La postmodernidad se caracteriza por tener como tema central la crisis de la razón
ilustrada y del proyecto social y ético que comporta la misma, y por pretender que la
modernidad es un proyecto agotado y que por tanto la razón no debe ser refundamentada,
sino directamente abandonada a favor de una concepción atomista y relativista de la filosofía.
En cuanto a los contenidos comunes a las diferentes propuestas postmodernistas con que se
pretende dar salida a esta crisis de la modernidad, podemos resumirlos así: i) la razón moderna
ha conducido a consecuencias catastróficas, y el proyecto de emancipación que la acompaña
es la causa del totalitarismo, la degradación del ambiente, etc. La salida no se encuentra en un
nuevo proyecto emancipatorio universal, sino en la negación de los presupuestos de dicha
razón; ii) ello supone en primer lugar la aceptación de que la razón carece de fundamento, y
por tanto la imposibilidad de elegir racionalmente entre diversas teorías. La elección no viene
determinada por la razón sino por la retórica, y por tanto todas las opciones posibles aparecen
únicamente como relatos en pie de igualdad en cuanto a su validez y justificación, lo que
conduce a un absoluto relativismo; iii) la noción de progreso, así como la historia universal que
la acompaña, no son sino ficciones creadas por dicha razón. Ambas serán repudiadas, lo cual
supone la pérdida de valor de lo “nuevo” y la fragmentación de cualquier pretensión de
historia universal en una multitud de historias particulares cuyo conjunto carece de sentido; iv)
--*--
• _Trabajo por hacer_
(a) Reproduce el fragmento sobre la postmodernidad desde "La postmodernidad se" hasta "de la filosofía.", ambos incluidos.
(b) Según el fragmento sobre la postmodernidad, ¿qué determina la elección entre teorías en lugar de la razón?
(c) Prolonga el fragmento sobre la postmodernidad a partir de donde termina.
El listado no guarda relación con el fragmento sobre la postmodernidad.

• _Datos de origen_
--*--
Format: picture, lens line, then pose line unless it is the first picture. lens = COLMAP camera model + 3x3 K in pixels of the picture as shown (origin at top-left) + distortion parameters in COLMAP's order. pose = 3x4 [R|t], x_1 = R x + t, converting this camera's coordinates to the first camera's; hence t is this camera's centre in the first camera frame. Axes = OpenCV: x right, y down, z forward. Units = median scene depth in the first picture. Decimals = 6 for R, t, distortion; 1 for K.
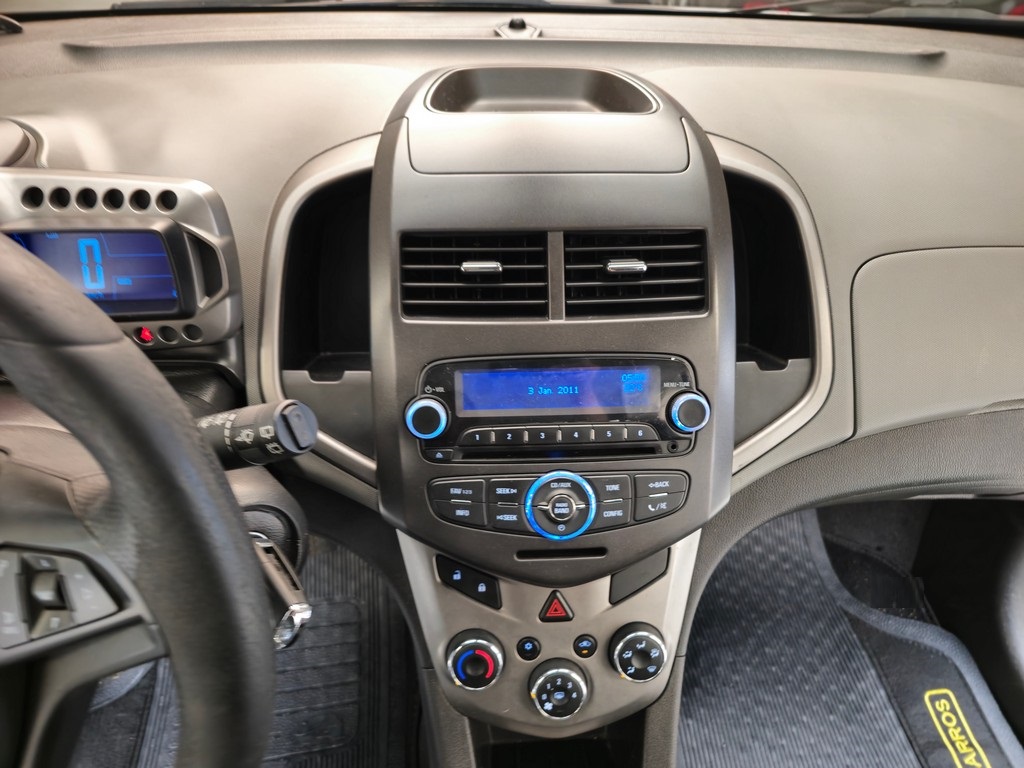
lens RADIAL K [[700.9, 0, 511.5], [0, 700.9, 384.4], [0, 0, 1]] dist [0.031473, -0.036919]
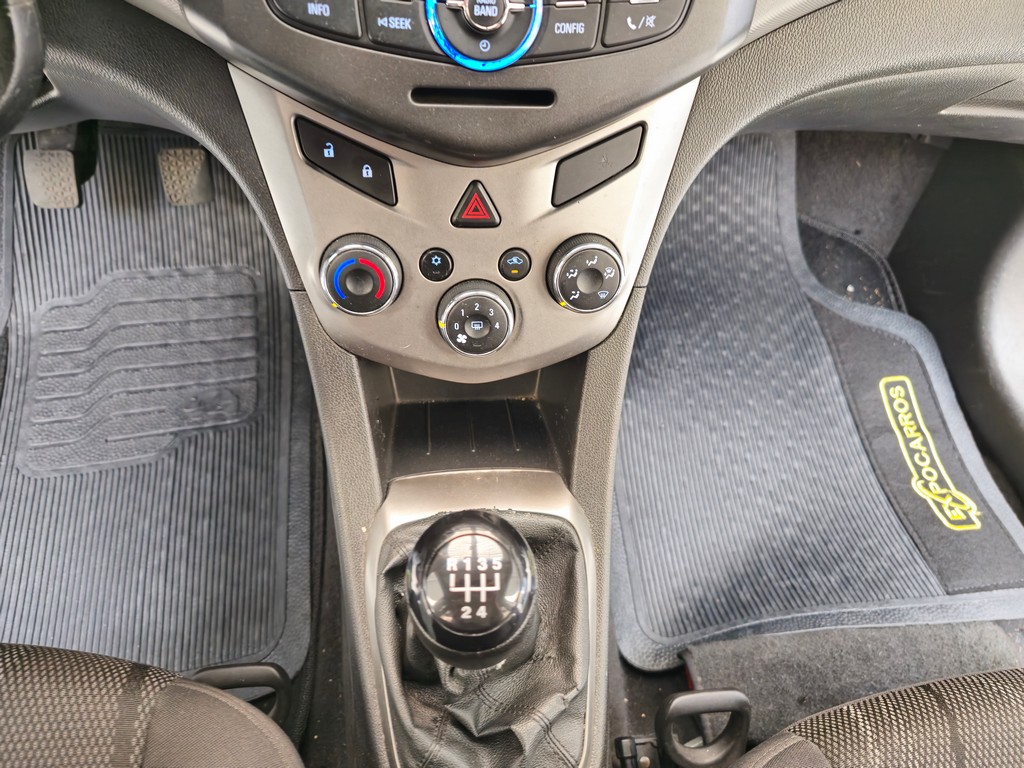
--*--
• _Respuestas por tarea_
(a)
La postmodernidad se caracteriza por tener como tema central la crisis de la razón
ilustrada y del proyecto social y ético que comporta la misma, y por pretender que la
modernidad es un proyecto agotado y que por tanto la razón no debe ser refundamentada,
sino directamente abandonada a favor de una concepción atomista y relativista de la filosofía.

(b) La retórica.

(c)
si no existe proyecto de progreso, la satisfacción debe ser obtenida inmediatamente, por lo
cual la postmodernidad adopta una línea hedonista en conformidad con la sociedad
consumista; v) por todo lo anterior, es preciso renunciar a toda pretensión de certeza, lo que
implica una filosofía que atienda a la diferencia en lugar de atender a la identidad como ha
venido haciendo tradicionalmente, y que se base en un “pensamiento débil” que renuncie a
cualquier pretensión universalista, y por tanto a la verdad tal y como ha sido tradicionalmente
entendida. Como puede verse, los pensadores postmodernos coinciden en sus planteamientos
con la postura crítica de Nietzsche (a quien reclaman como antecedente), y representan un
relativismo radical. Como principales representantes de esta corriente podemos mencionar a
Gilles Deleuze (1925- 1995), Michael Foucault (1926-1984), Jacques Derrida (1930-2004), Jean
François Lyotard (1924-1998) y Gianni Vattimo (1936- ).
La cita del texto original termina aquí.